9 weird habits of people with genius-level emotional intelligence

I was sitting in a coffee shop last month when I noticed something odd.

A woman at the next table kept pausing mid-conversation to write in a small notebook. Not her phone. An actual notebook. Her friend didn’t seem bothered by these interruptions. In fact, she waited patiently each time, as if this was completely normal.

Later, I learned that woman was a therapist known for her exceptional ability to connect with people. That notebook habit? It was just one of many unusual practices that set emotionally intelligent people apart from the rest of us. They don’t follow the typical playbook. They’ve developed their own quirky systems that might look strange from the outside but work remarkably well.

1. They schedule time to feel their feelings

Most people try to power through emotions or push them aside when inconvenient. But people with high emotional intelligence do something that sounds almost mechanical.
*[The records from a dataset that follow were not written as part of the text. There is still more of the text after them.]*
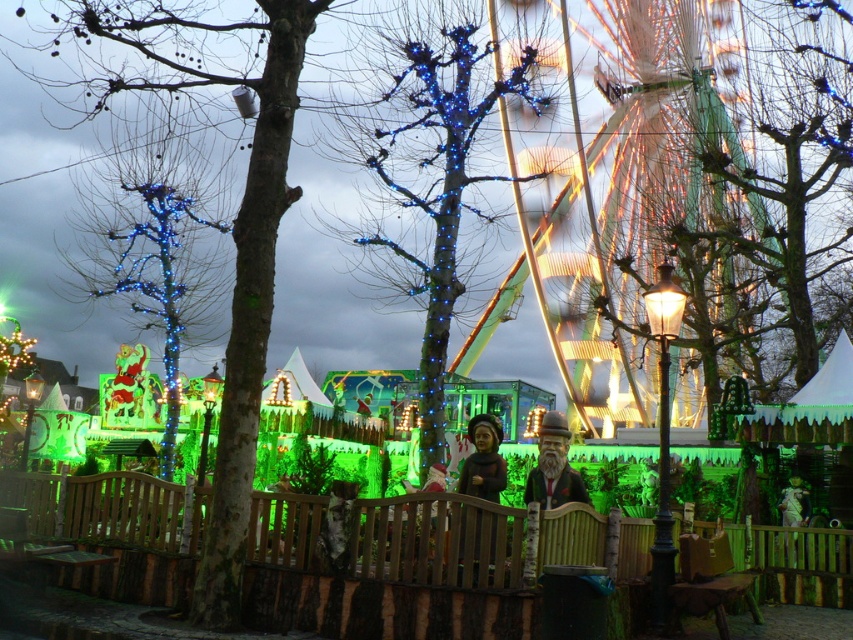
You are at the fairground and want to take a photo of both the blue led lights at center and the wooden statue at center. Which object should you focus on first if you want to ensure both are in the frame without moving the camera?

Since the blue led lights at center are taller than the wooden statue at center, you should focus on the blue led lights at center first to ensure both are in the frame without moving the camera.

Based on the photo, you are at the fairground and want to take a photo of both the illuminated metal ferris wheel at upper right and the wooden statue at center. Which object should you zoom in on first to ensure both fit in the frame?

You should zoom in on the wooden statue at center first because the illuminated metal ferris wheel at upper right is bigger, so adjusting for the larger object might require a different framing.

You are at the fairground and want to take a photo of both the blue led lights at center and the wooden statue at center. The camera you have can capture objects up to 30 meters apart in the same frame. Can you fit both objects in the same photo without moving the camera?

The blue led lights at center is 30.46 meters from wooden statue at center. Since the distance between them exceeds the camera maximum range of 30 meters, you cannot fit both in the same photo without moving the camera.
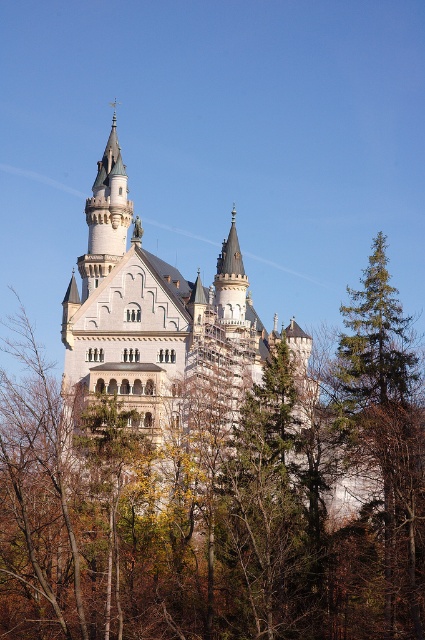
Question: Does white stone castle at center appear on the right side of white stone tower at upper center?

Choices:
 (A) yes
 (B) no

Answer: (A)

Question: Can you confirm if white stone castle at center is smaller than white stone tower at upper center?

Choices:
 (A) yes
 (B) no

Answer: (B)

Question: Can you confirm if white stone castle at center is positioned to the right of white stone tower at upper center?

Choices:
 (A) yes
 (B) no

Answer: (A)

Question: Which of the following is the closest to the observer?

Choices:
 (A) (255, 333)
 (B) (130, 211)

Answer: (A)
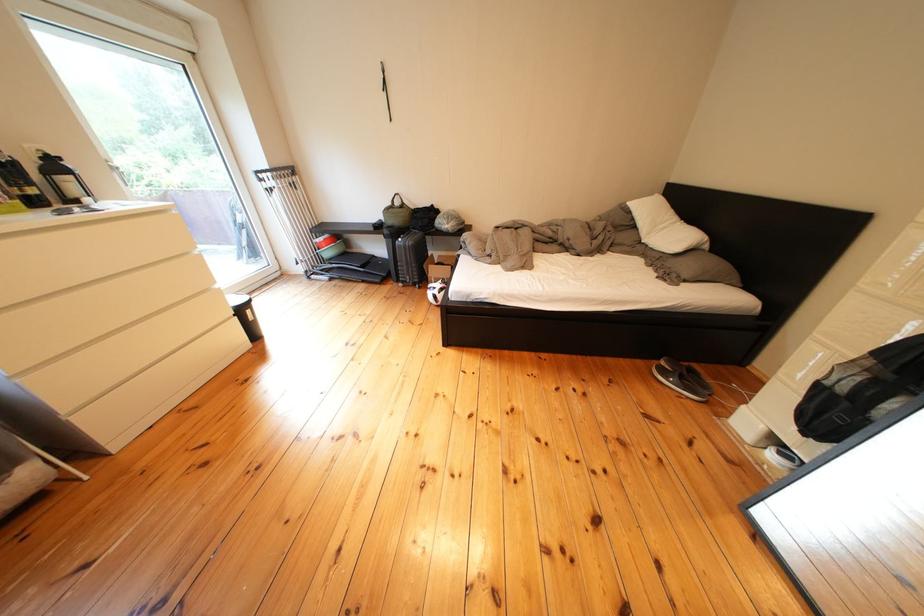
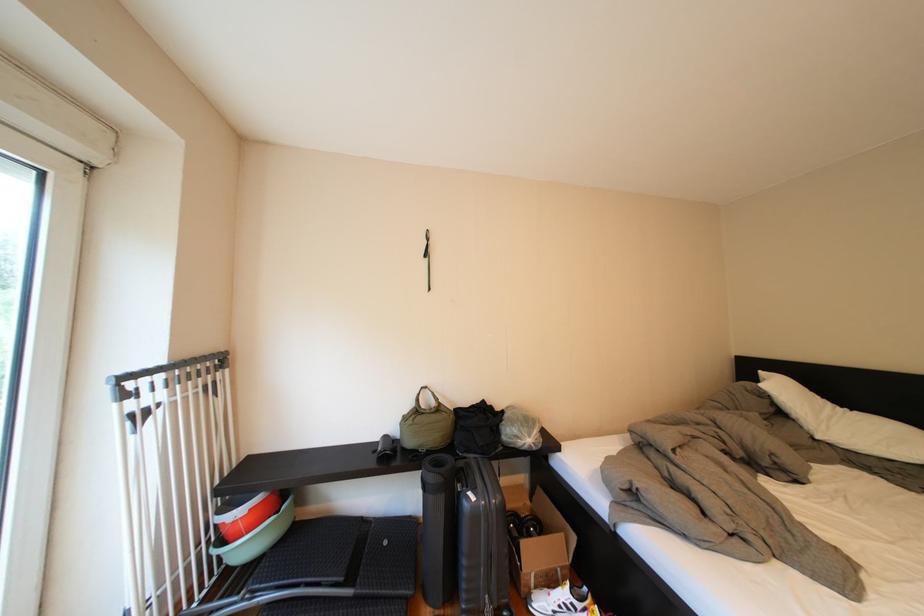
In the second image, find the point that corresponds to the point at 649,230 in the first image.

(795, 419)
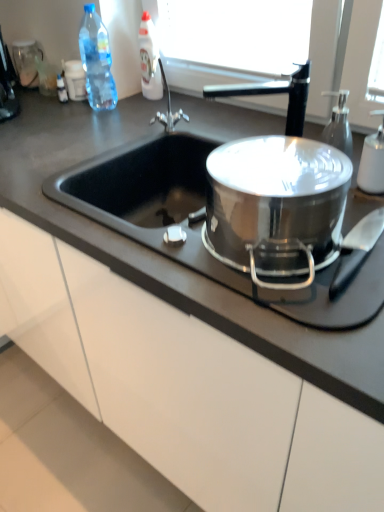
Identify the location of unoccupied area in front of white glossy bottle at upper center, acting as the first bottle starting from the back. This screenshot has height=512, width=384. (164, 109).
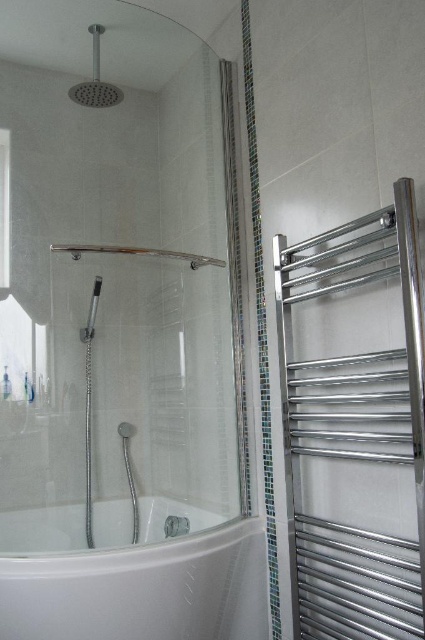
In the scene shown: Between white glossy bathtub at lower left and satin nickel showerhead at upper left, which one appears on the right side from the viewer's perspective?

white glossy bathtub at lower left

Does white glossy bathtub at lower left have a greater width compared to satin nickel showerhead at upper left?

Yes.

The width and height of the screenshot is (425, 640). What do you see at coordinates (141, 589) in the screenshot?
I see `white glossy bathtub at lower left` at bounding box center [141, 589].

In order to click on white glossy bathtub at lower left in this screenshot , I will do `click(141, 589)`.

Find the location of a particular element. This screenshot has height=640, width=425. polished chrome towel rack at right is located at coordinates (354, 424).

Which of these two, polished chrome towel rack at right or white glossy bathtub at lower left, stands shorter?

Standing shorter between the two is white glossy bathtub at lower left.

Between point (402, 264) and point (78, 572), which one is positioned in front?

Point (402, 264)

Where is `polished chrome towel rack at right`? This screenshot has height=640, width=425. polished chrome towel rack at right is located at coordinates (354, 424).

Between white glossy bathtub at lower left and clear glass shower curtain at center, which one is positioned lower?

white glossy bathtub at lower left is lower down.

Does point (214, 616) come behind point (221, 104)?

No, it is in front of (221, 104).

The height and width of the screenshot is (640, 425). Identify the location of white glossy bathtub at lower left. (141, 589).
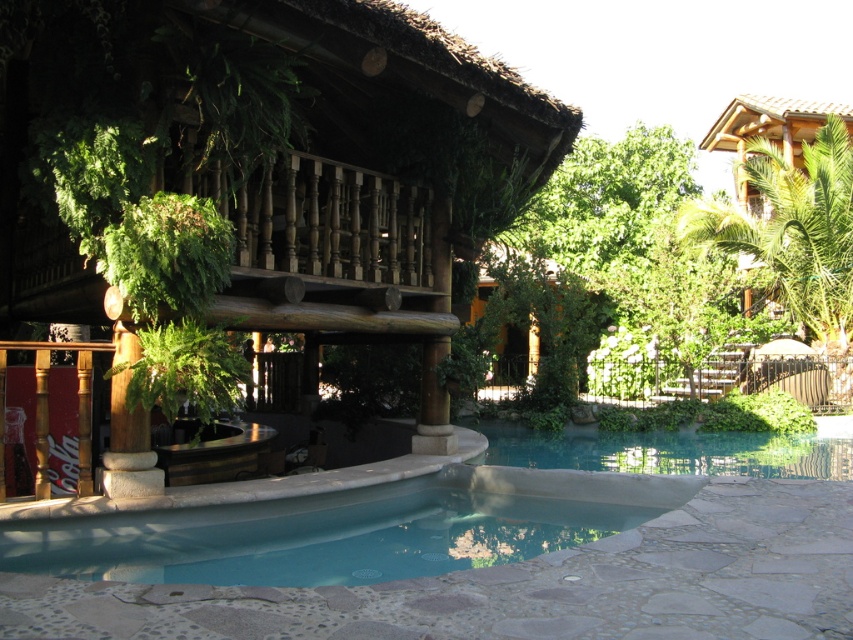
Question: Is green leafy tree at center above blue smooth water at center?

Choices:
 (A) yes
 (B) no

Answer: (A)

Question: Which is nearer to the wooden balcony at center?

Choices:
 (A) green leafy tree at upper right
 (B) green leafy tree at center

Answer: (B)

Question: Can you confirm if green leafy tree at center is positioned above green leafy tree at upper right?

Choices:
 (A) yes
 (B) no

Answer: (A)

Question: Does wooden balcony at center come in front of green leafy tree at upper right?

Choices:
 (A) no
 (B) yes

Answer: (B)

Question: Which point is closer to the camera taking this photo?

Choices:
 (A) (543, 189)
 (B) (824, 312)
 (C) (234, 184)

Answer: (C)

Question: Which point is farther to the camera?

Choices:
 (A) (302, 525)
 (B) (653, 451)

Answer: (B)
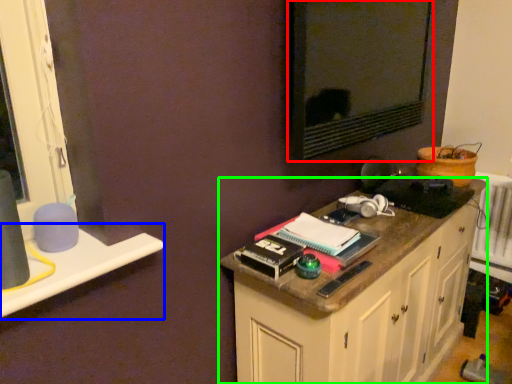
Question: Which object is the closest to the wide (highlighted by a red box)? Choose among these: window sill (highlighted by a blue box) or cabinetry (highlighted by a green box).

Choices:
 (A) window sill
 (B) cabinetry

Answer: (B)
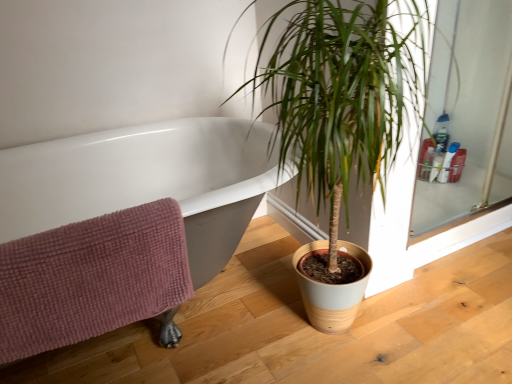
Question: In the image, is translucent plastic bottle at upper right, which is counted as the first toiletry, starting from the right, on the left side or the right side of green leafy plant at center?

Choices:
 (A) right
 (B) left

Answer: (A)

Question: Considering the positions of point (455, 152) and point (353, 291), is point (455, 152) closer or farther from the camera than point (353, 291)?

Choices:
 (A) farther
 (B) closer

Answer: (A)

Question: Based on their relative distances, which object is farther from the green leafy plant at center?

Choices:
 (A) translucent plastic bottles at upper right, arranged as the 1th toiletry when viewed from the left
 (B) white glossy bathtub at upper left
 (C) translucent plastic bottles at upper right, the 2th toiletry in the right-to-left sequence
 (D) translucent plastic bottle at upper right, which ranks as the 3th toiletry in left-to-right order
 (E) pink waffle-textured towel at lower left

Answer: (D)

Question: Estimate the real-world distances between objects in this image. Which object is closer to the green leafy plant at center?

Choices:
 (A) translucent plastic bottles at upper right, arranged as the 1th toiletry when viewed from the left
 (B) pink waffle-textured towel at lower left
 (C) translucent plastic bottle at upper right, which is counted as the first toiletry, starting from the right
 (D) translucent plastic bottles at upper right, the 2th toiletry in the right-to-left sequence
 (E) white glossy bathtub at upper left

Answer: (E)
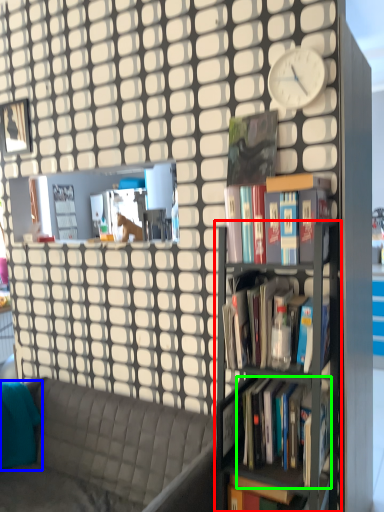
Question: Estimate the real-world distances between objects in this image. Which object is farther from bookshelf (highlighted by a red box), pillow (highlighted by a blue box) or book (highlighted by a green box)?

Choices:
 (A) pillow
 (B) book

Answer: (A)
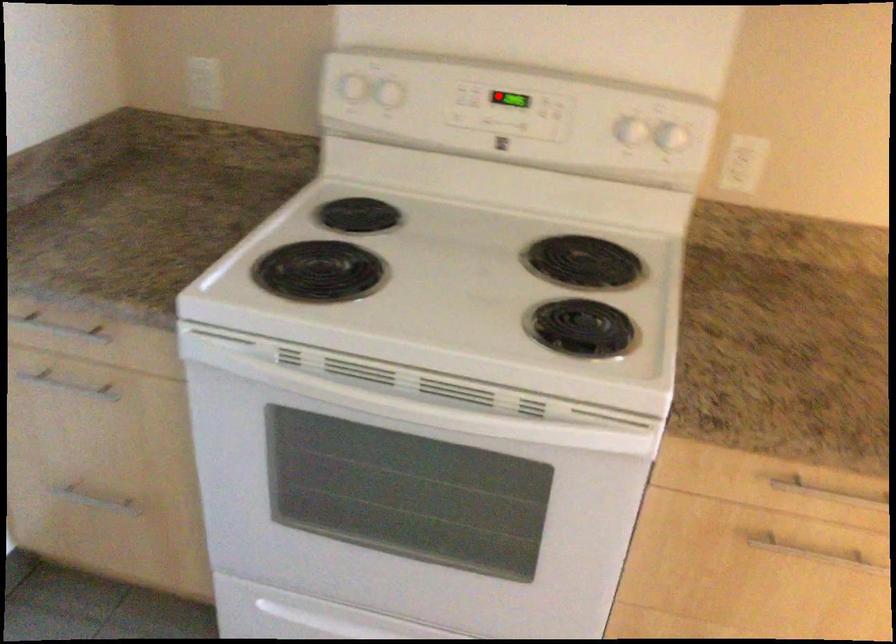
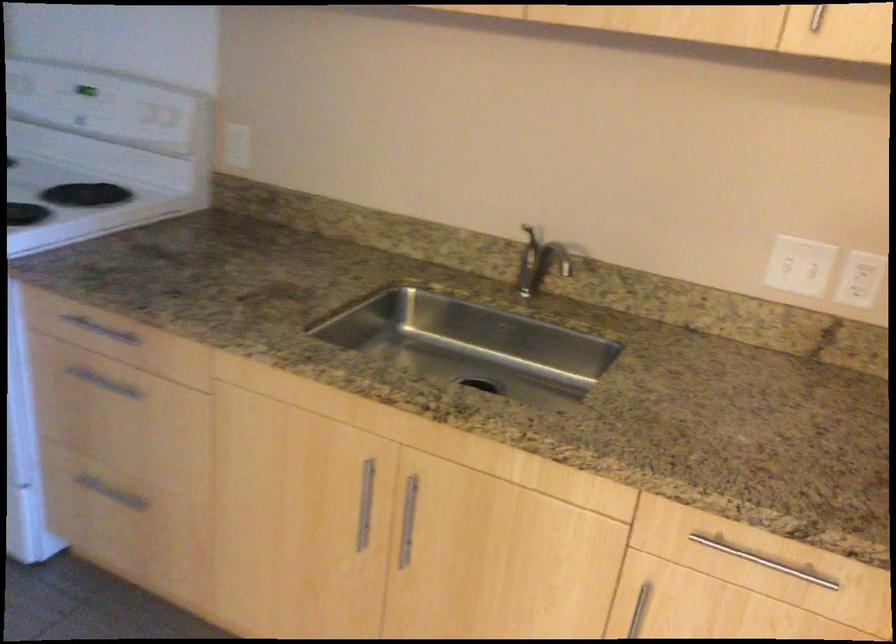
Find the pixel in the second image that matches the highlighted location in the first image.

(85, 90)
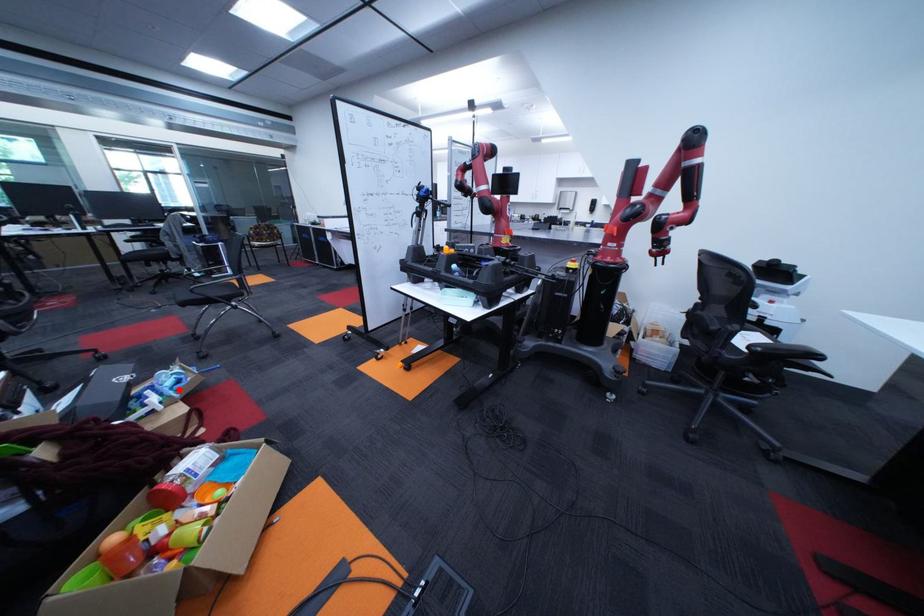
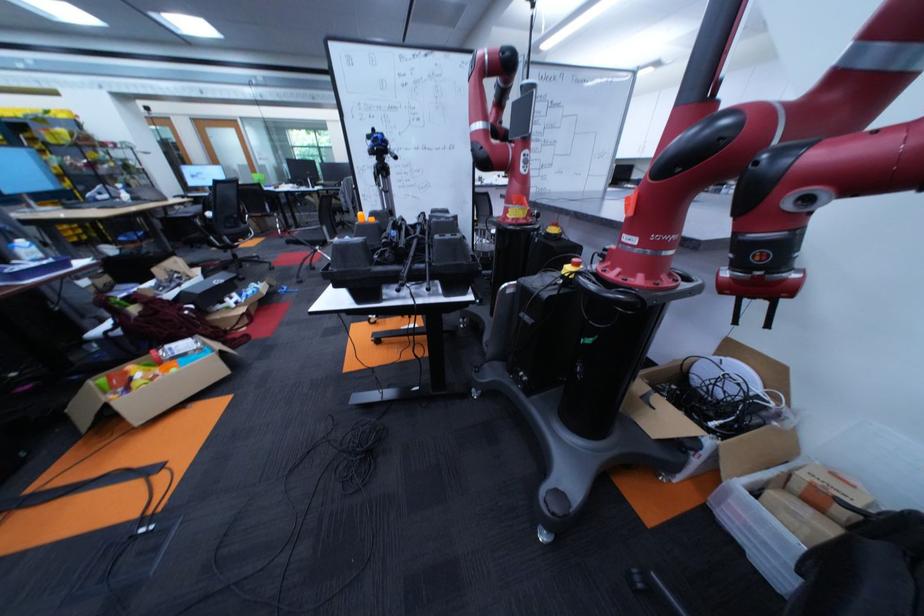
Find the pixel in the second image that matches the highlighted location in the first image.

(258, 296)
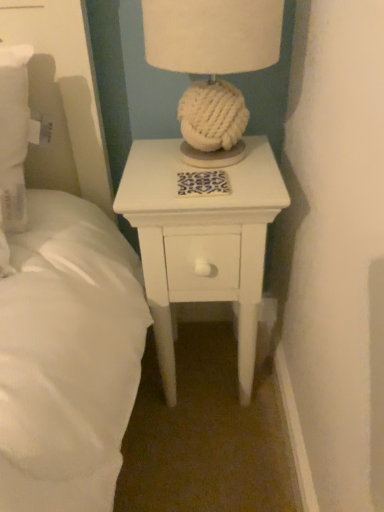
What are the coordinates of `white knitted ball at center` in the screenshot? It's located at click(x=212, y=59).

Describe the element at coordinates (212, 59) in the screenshot. This screenshot has width=384, height=512. I see `white knitted ball at center` at that location.

The width and height of the screenshot is (384, 512). I want to click on white painted wood nightstand at center, so click(201, 238).

The height and width of the screenshot is (512, 384). What do you see at coordinates (201, 238) in the screenshot? I see `white painted wood nightstand at center` at bounding box center [201, 238].

In order to click on white knitted ball at center in this screenshot , I will do `click(212, 59)`.

Considering the positions of objects white knitted ball at center and white painted wood nightstand at center in the image provided, who is more to the left, white knitted ball at center or white painted wood nightstand at center?

white painted wood nightstand at center is more to the left.

Between white knitted ball at center and white painted wood nightstand at center, which one is positioned behind?

white painted wood nightstand at center is further from the camera.

Considering the positions of points (154, 11) and (145, 230), is point (154, 11) closer to camera compared to point (145, 230)?

Yes.

From the image's perspective, is white knitted ball at center located above or below white painted wood nightstand at center?

white knitted ball at center is situated higher than white painted wood nightstand at center in the image.

From a real-world perspective, who is located higher, white knitted ball at center or white painted wood nightstand at center?

white knitted ball at center is physically above.

Does white knitted ball at center have a greater width compared to white painted wood nightstand at center?

Incorrect, the width of white knitted ball at center does not surpass that of white painted wood nightstand at center.

Considering the relative sizes of white knitted ball at center and white painted wood nightstand at center in the image provided, is white knitted ball at center taller than white painted wood nightstand at center?

No.

In terms of size, does white knitted ball at center appear bigger or smaller than white painted wood nightstand at center?

Considering their sizes, white knitted ball at center takes up less space than white painted wood nightstand at center.

Would you say white knitted ball at center is outside white painted wood nightstand at center?

Yes.

Are white knitted ball at center and white painted wood nightstand at center located far from each other?

No, white knitted ball at center is in close proximity to white painted wood nightstand at center.

Is white knitted ball at center turned away from white painted wood nightstand at center?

They block out time in their calendar specifically to process what they’re feeling.

I started doing this myself after reading Rudá Iandê’s book “Laughing in the Face of Chaos: A Politically Incorrect Shamanic Guide for Modern Life”. Rudá is the founder of The Vessel, the site you’re reading right now, and his insights on emotional processing completely shifted how I approach my inner world. One line from the book that stuck with me: “Our emotions are not barriers, but profound gateways to the soul—portals to the vast, uncharted landscapes of our inner being.”

Instead of waiting for emotions to overwhelm me at random moments, I set aside fifteen minutes each evening. Sometimes I journal. Sometimes I just sit quietly and name what I’m feeling. It sounds clinical, but giving emotions dedicated space prevents them from hijacking the rest of my day.

2. They maintain a “curiosity list” about people

Here’s where things get genuinely weird. Some emotionally intelligent people keep running lists of questions about the people in their lives. Not gossip or judgments. Genuine questions.

Why does my colleague always deflect when talking about her family? What makes my friend light up when discussing architecture but shut down around career talk? These aren’t questions they necessarily ask out loud. They’re observations that keep them engaged and curious rather than making assumptions.

This habit prevents the complacency that kills most relationships. When you’re actively curious, you can’t slip into thinking you already know everything about someone.

3. They practice strategic vulnerability

Emotionally intelligent people share personal information in a way that seems calculated, because it is. They’re not oversharing to random strangers or keeping everything locked away. They reveal specific vulnerabilities at specific times to build specific connections.

This isn’t manipulation. It’s understanding that vulnerability has power, and that power should be used intentionally. They might share a struggle with someone going through something similar, not to trauma-bond but to create genuine understanding. They know when opening up will strengthen a relationship and when it will just make things awkward.

4. They collect examples of their own hypocrisy

Most of us hate noticing when we contradict ourselves. We rationalize it away or simply don’t look too closely. People with high emotional intelligence do the opposite. They actively search for moments when their behavior doesn’t match their stated values.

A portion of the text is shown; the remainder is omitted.